Claquer la porte de l'UE ? Quand ? Et Ensuite ?

Certains regrettent que Syriza n'ait pas d'emblée quitté l'UE et la zone Euro.

Le militants et les dirigeants de la majorité de Syriza font valoir certains faits. 

Claquer la porte entrainerait (entrainera ?) de sérieuses difficultés, bien sûr. Rester dans l'UE et la zone Euro en entraine d'autres, surtout si Bruxelles reste inflexible. La question qui se pose est celle de la réaction des Grecs dans la première hypothèse. 

Lorsque Syriza est arrivé au pouvoir, c'est avec le suffrage de 30% des électeurs.  Mais actuellement, 80% des Grecs approuvent la lutte du gouvernement contre Bruxelles dans la négociation. Le temps passer à négocier n'a pas été du temps perdu.

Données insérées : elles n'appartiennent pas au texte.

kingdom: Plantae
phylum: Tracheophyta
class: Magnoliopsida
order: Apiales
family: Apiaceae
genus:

Comme le disait un stratège, il faut parfois perdre du terrain pour gagner du temps. Le liste des mesures que Syriza a accepté de présenter à Bruxelles pour justifier le financement des quatre prochains moins, cette liste ne comprend pas ce que demande la "TRIKA" : baisse des salaires, baisse des retraites, hausse de la TVA, poursuite des privatisations.

Cette liste comporte au contraire des mesures de justice fiscale que, jusqu'à présent, Bruxelles n'a jamais acceptées dans le mémorandum.

L'acceptation ou le refus de Bruxelles vont être intéressants...

Supposons que Bruxelles et la TRIKA refusent les mesures du gouvernement Grec, et que, suite à cela, il y ait rupture.

Contrairement à l'image de la situation qui nous est donnée par la presse, le peuple Grec n'est pas tellement démuni, ni isolé. On l'ignore souvent, mais il y a une grande communauté grecque aux USA. Cette communauté soutient la politique de Syriza. Et c'est bien la première fois qu'elle soutient un gouvernement de gauche... 

D'autre part, des discussions se mènent avec le gouvernement russe. Les Russes sont de religion orthodoxe, comme les Grecs. Et le gouvernement russe est heureux de disposer, en Europe, d'un possible partenaire qui ne joue pas, sur la question ukrainienne, le jeu de l'occident.

Enfin, de bons contacts existent avec la Chine. La "vente" du port du Pirée aux Chinois serait une privatisation "à la chinoise" justement, c'est à dire que les Grecs conserveraient 51% des parts. 

D'autres contacts intéressants ont été pris avec le Brésil et avec l'Afrique du Sud.

On sait que ces pays (les BRICS) ont créé une puissante banque, vers laquelle il n'est pas exclu que se tournent les Grecs.

Enfin, et c'est peut-être le plus inattendu, les Grecs se sont découvert un allié qui sait ce que c'est qu'un pays qui fait défaut, un Argentin, le Pape François...

Bref, l'arrogance des institutions européennes, principalement celle des Allemands et des Français, n'est pas nécessairement de bonne stratégie.